Let $C$ be the feasible set of the preceding optimization problem:

C ≜ {x \in R^{d} ∣ {f_{i} (x) \leq 0}_{i = 1}^{m}} .

At first blush, we guess that the tangent cone at $x \in C$ is

T_{C} (x) = {v \in R^{d} : {⟨ \partial f_{i} (x), v ⟩ \leq 0}_{i \in A}},

where $A ≜ {i \in [m] ∣ f_{i} (x) = 0}$ is the set of indicies of the active constraints at $x$ . This guess is motivated by the observation that we must have $⟨ \partial f_{i} (x), v ⟩ \leq 0 ⟩$ for all $i \in A$ or moving in the direction $v$ will violate an active inequality constraint. Unfortunately, this guess is not restrictive enough: there are pathological cases in which there are $v$ ’s that satisfy the preceding guess, but are not tangent vectors.

Consider the set $C ≜ {x \in R^{2} ∣ \frac{1}{2} ‖ x + e_{1} ‖_{2}^{2} \leq \frac{1}{2}, \frac{1}{2} ‖ x - e_{1} ‖_{2}^{2} \leq \frac{1}{2}}$ , where $e_{1} ≜ (1, 0)$ . This is the intersection of two disks of radius 1: one centered at $e_{1}$ and another centered at $- e_{1}$ . The two disks only intersect at the origin. Thus $C = {0}$ , and $T_{C} (0) = {0}$ . On the other hand, the preceding guess is

T_{C} (x) = {v \in R^{2} ∣ ⟨ e_{1}, v ⟩ = 0} .

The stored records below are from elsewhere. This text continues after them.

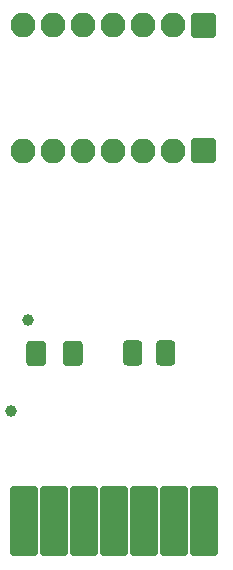
<source format=gts>
%TF.GenerationSoftware,KiCad,Pcbnew,5.1.9+dfsg1-1+deb11u1*%
%TF.CreationDate,2025-07-24T09:20:50+02:00*%
%TF.ProjectId,ECI-Breakout,4543492d-4272-4656-916b-6f75742e6b69,1.1*%
%TF.SameCoordinates,Original*%
%TF.FileFunction,Soldermask,Top*%
%TF.FilePolarity,Negative*%
%FSLAX46Y46*%
G04 Gerber Fmt 4.6, Leading zero omitted, Abs format (unit mm)*
G04 Created by KiCad (PCBNEW 5.1.9+dfsg1-1+deb11u1) date 2025-07-24 09:20:50*
%MOMM*%
%LPD*%
G01*
G04 APERTURE LIST*
%ADD10O,2.100000X2.100000*%
%ADD11C,1.000000*%
G04 APERTURE END LIST*
%TO.C,ECI1*%
G36*
G01*
X138706800Y-112196000D02*
X140637200Y-112196000D01*
G75*
G02*
X140837200Y-112396000I0J-200000D01*
G01*
X140837200Y-117984000D01*
G75*
G02*
X140637200Y-118184000I-200000J0D01*
G01*
X138706800Y-118184000D01*
G75*
G02*
X138506800Y-117984000I0J200000D01*
G01*
X138506800Y-112396000D01*
G75*
G02*
X138706800Y-112196000I200000J0D01*
G01*
G37*
G36*
G01*
X136166800Y-112196000D02*
X138097200Y-112196000D01*
G75*
G02*
X138297200Y-112396000I0J-200000D01*
G01*
X138297200Y-117984000D01*
G75*
G02*
X138097200Y-118184000I-200000J0D01*
G01*
X136166800Y-118184000D01*
G75*
G02*
X135966800Y-117984000I0J200000D01*
G01*
X135966800Y-112396000D01*
G75*
G02*
X136166800Y-112196000I200000J0D01*
G01*
G37*
G36*
G01*
X133626800Y-112196000D02*
X135557200Y-112196000D01*
G75*
G02*
X135757200Y-112396000I0J-200000D01*
G01*
X135757200Y-117984000D01*
G75*
G02*
X135557200Y-118184000I-200000J0D01*
G01*
X133626800Y-118184000D01*
G75*
G02*
X133426800Y-117984000I0J200000D01*
G01*
X133426800Y-112396000D01*
G75*
G02*
X133626800Y-112196000I200000J0D01*
G01*
G37*
G36*
G01*
X131086800Y-112196000D02*
X133017200Y-112196000D01*
G75*
G02*
X133217200Y-112396000I0J-200000D01*
G01*
X133217200Y-117984000D01*
G75*
G02*
X133017200Y-118184000I-200000J0D01*
G01*
X131086800Y-118184000D01*
G75*
G02*
X130886800Y-117984000I0J200000D01*
G01*
X130886800Y-112396000D01*
G75*
G02*
X131086800Y-112196000I200000J0D01*
G01*
G37*
G36*
G01*
X128546800Y-112196000D02*
X130477200Y-112196000D01*
G75*
G02*
X130677200Y-112396000I0J-200000D01*
G01*
X130677200Y-117984000D01*
G75*
G02*
X130477200Y-118184000I-200000J0D01*
G01*
X128546800Y-118184000D01*
G75*
G02*
X128346800Y-117984000I0J200000D01*
G01*
X128346800Y-112396000D01*
G75*
G02*
X128546800Y-112196000I200000J0D01*
G01*
G37*
G36*
G01*
X126006800Y-112196000D02*
X127937200Y-112196000D01*
G75*
G02*
X128137200Y-112396000I0J-200000D01*
G01*
X128137200Y-117984000D01*
G75*
G02*
X127937200Y-118184000I-200000J0D01*
G01*
X126006800Y-118184000D01*
G75*
G02*
X125806800Y-117984000I0J200000D01*
G01*
X125806800Y-112396000D01*
G75*
G02*
X126006800Y-112196000I200000J0D01*
G01*
G37*
G36*
G01*
X123466800Y-112196000D02*
X125397200Y-112196000D01*
G75*
G02*
X125597200Y-112396000I0J-200000D01*
G01*
X125597200Y-117984000D01*
G75*
G02*
X125397200Y-118184000I-200000J0D01*
G01*
X123466800Y-118184000D01*
G75*
G02*
X123266800Y-117984000I0J200000D01*
G01*
X123266800Y-112396000D01*
G75*
G02*
X123466800Y-112196000I200000J0D01*
G01*
G37*
%TD*%
%TO.C,D1*%
G36*
G01*
X137245000Y-100205000D02*
X137245000Y-101695000D01*
G75*
G02*
X136915000Y-102025000I-330000J0D01*
G01*
X135925000Y-102025000D01*
G75*
G02*
X135595000Y-101695000I0J330000D01*
G01*
X135595000Y-100205000D01*
G75*
G02*
X135925000Y-99875000I330000J0D01*
G01*
X136915000Y-99875000D01*
G75*
G02*
X137245000Y-100205000I0J-330000D01*
G01*
G37*
G36*
G01*
X134445000Y-100205000D02*
X134445000Y-101695000D01*
G75*
G02*
X134115000Y-102025000I-330000J0D01*
G01*
X133125000Y-102025000D01*
G75*
G02*
X132795000Y-101695000I0J330000D01*
G01*
X132795000Y-100205000D01*
G75*
G02*
X133125000Y-99875000I330000J0D01*
G01*
X134115000Y-99875000D01*
G75*
G02*
X134445000Y-100205000I0J-330000D01*
G01*
G37*
%TD*%
%TO.C,P1*%
G36*
G01*
X138750000Y-72180000D02*
X140450000Y-72180000D01*
G75*
G02*
X140650000Y-72380000I0J-200000D01*
G01*
X140650000Y-74080000D01*
G75*
G02*
X140450000Y-74280000I-200000J0D01*
G01*
X138750000Y-74280000D01*
G75*
G02*
X138550000Y-74080000I0J200000D01*
G01*
X138550000Y-72380000D01*
G75*
G02*
X138750000Y-72180000I200000J0D01*
G01*
G37*
D10*
X137060000Y-73230000D03*
X134520000Y-73230000D03*
X131980000Y-73230000D03*
X129440000Y-73230000D03*
X126900000Y-73230000D03*
X124360000Y-73230000D03*
%TD*%
%TO.C,P2*%
X124360000Y-83830000D03*
X126900000Y-83830000D03*
X129440000Y-83830000D03*
X131980000Y-83830000D03*
X134520000Y-83830000D03*
X137060000Y-83830000D03*
G36*
G01*
X138750000Y-82780000D02*
X140450000Y-82780000D01*
G75*
G02*
X140650000Y-82980000I0J-200000D01*
G01*
X140650000Y-84680000D01*
G75*
G02*
X140450000Y-84880000I-200000J0D01*
G01*
X138750000Y-84880000D01*
G75*
G02*
X138550000Y-84680000I0J200000D01*
G01*
X138550000Y-82980000D01*
G75*
G02*
X138750000Y-82780000I200000J0D01*
G01*
G37*
%TD*%
%TO.C,R1*%
G36*
G01*
X124600000Y-101748079D02*
X124600000Y-100251921D01*
G75*
G02*
X124926921Y-99925000I326921J0D01*
G01*
X125973079Y-99925000D01*
G75*
G02*
X126300000Y-100251921I0J-326921D01*
G01*
X126300000Y-101748079D01*
G75*
G02*
X125973079Y-102075000I-326921J0D01*
G01*
X124926921Y-102075000D01*
G75*
G02*
X124600000Y-101748079I0J326921D01*
G01*
G37*
G36*
G01*
X127700000Y-101748079D02*
X127700000Y-100251921D01*
G75*
G02*
X128026921Y-99925000I326921J0D01*
G01*
X129073079Y-99925000D01*
G75*
G02*
X129400000Y-100251921I0J-326921D01*
G01*
X129400000Y-101748079D01*
G75*
G02*
X129073079Y-102075000I-326921J0D01*
G01*
X128026921Y-102075000D01*
G75*
G02*
X127700000Y-101748079I0J326921D01*
G01*
G37*
%TD*%
D11*
X123363500Y-105899900D03*
X124739990Y-98205300D03*
M02*

</source>
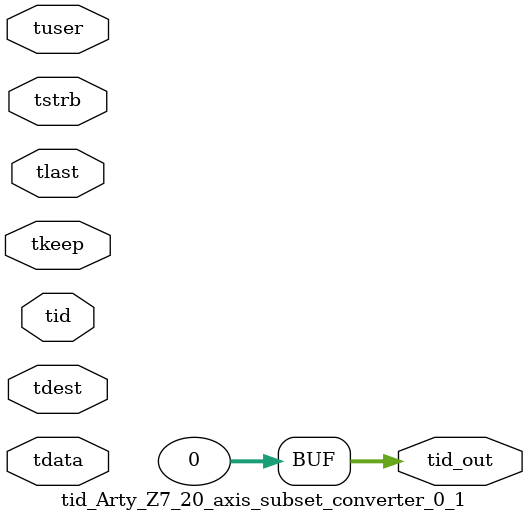
<source format=v>


`timescale 1ps/1ps

module tid_Arty_Z7_20_axis_subset_converter_0_1 #
(
parameter C_S_AXIS_TID_WIDTH   = 1,
parameter C_S_AXIS_TUSER_WIDTH = 0,
parameter C_S_AXIS_TDATA_WIDTH = 0,
parameter C_S_AXIS_TDEST_WIDTH = 0,
parameter C_M_AXIS_TID_WIDTH   = 32
)
(
input  [(C_S_AXIS_TID_WIDTH   == 0 ? 1 : C_S_AXIS_TID_WIDTH)-1:0       ] tid,
input  [(C_S_AXIS_TDATA_WIDTH == 0 ? 1 : C_S_AXIS_TDATA_WIDTH)-1:0     ] tdata,
input  [(C_S_AXIS_TUSER_WIDTH == 0 ? 1 : C_S_AXIS_TUSER_WIDTH)-1:0     ] tuser,
input  [(C_S_AXIS_TDEST_WIDTH == 0 ? 1 : C_S_AXIS_TDEST_WIDTH)-1:0     ] tdest,
input  [(C_S_AXIS_TDATA_WIDTH/8)-1:0 ] tkeep,
input  [(C_S_AXIS_TDATA_WIDTH/8)-1:0 ] tstrb,
input                                                                    tlast,
output [(C_M_AXIS_TID_WIDTH   == 0 ? 1 : C_M_AXIS_TID_WIDTH)-1:0       ] tid_out
);

assign tid_out = {1'b0};

endmodule


</source>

To rule out such pathological cases, we impose constraint qualification (CQ). The standard CQ that we impose in this class is Slater’s CQ, but there are many alternatives.

The KKT conditions

Recall the optimality condition of the general optimization problem: if $x_{*}$ is a local minimum, then $⟨ \partial f_{0} (x_{*}), v ⟩ \geq 0$ for all $v \in T_{C} (x_{*})$ . In light of the preceding characterization of $T_{C} (x_{*})$ , this is equivalent to there is no $v \in R^{d}$ such that

\begin{aligned} {⟨ \partial f_{i} (x_{*}), v ⟩ & \leq 0}_{i \in A}, \\ - ⟨ \partial f_{0} (x_{*}), v ⟩ & < 0. \end{aligned}

Consider the $v$ in the preceding system of inequalities as (the normal vector) of a hyperplane thru the origin. The optimality condition has a geometric interpretation: there is no hyperplane (thru the origin) that separates $- \partial f_{0} (x_{*})$ from ${\partial f_{i} (x_{*})}_{i \in A}$ . This implies $\partial f_{0} (x_{*})$ is in the conic hull of ${\partial f_{i} (x_{*})}_{i \in A}$ : i.e. there is $λ \in R_{+}^{m}$ such that

- \partial f_{0} (x_{*}) = \sum_{i \in A} λ_{i} \partial f_{i} (x_{*}) .

This is almost the stationarity condition in the KKT conditions. We pad $λ$ with zero entries for the constraints that are inactive to get

- \partial f_{0} (x_{*}) = \sum_{i = 1}^{m} λ_{i} \partial f_{i} (x_{*})

to get the stationarity condition. The complementary slackness and dual feasibility conditions follows from the construction of $λ$ . Finally, the primal feasibility condition is a consequence of the fact that $x_{*}$ is a local minimum (hence it’s feasible).

Posted on February 17, 2025 from Ann Arbor, MI.